### Directions
Leave the images out, and copy each of the records below exactly.

### Records for processing
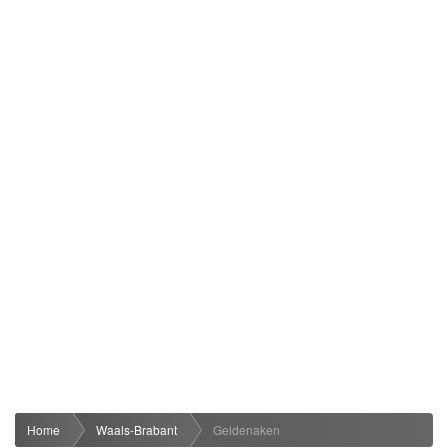
Home
Waals-Brabant
Geldenaken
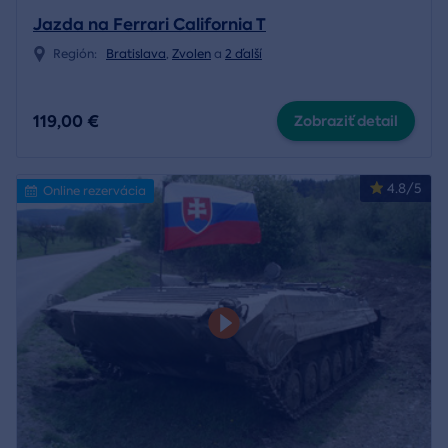
Jazda na Ferrari California T
Región:
Bratislava
,
Zvolen
a
2 ďalší
119,00 €
Zobraziť detail
4.8/5
Online rezervácia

### Exercise solution
Home
Waals-Brabant
Geldenaken
Jazda na Ferrari California T
Región:
Bratislava
,
Zvolen
a
2 ďalší
119,00 €
Zobraziť detail
4.8/5
Online rezervácia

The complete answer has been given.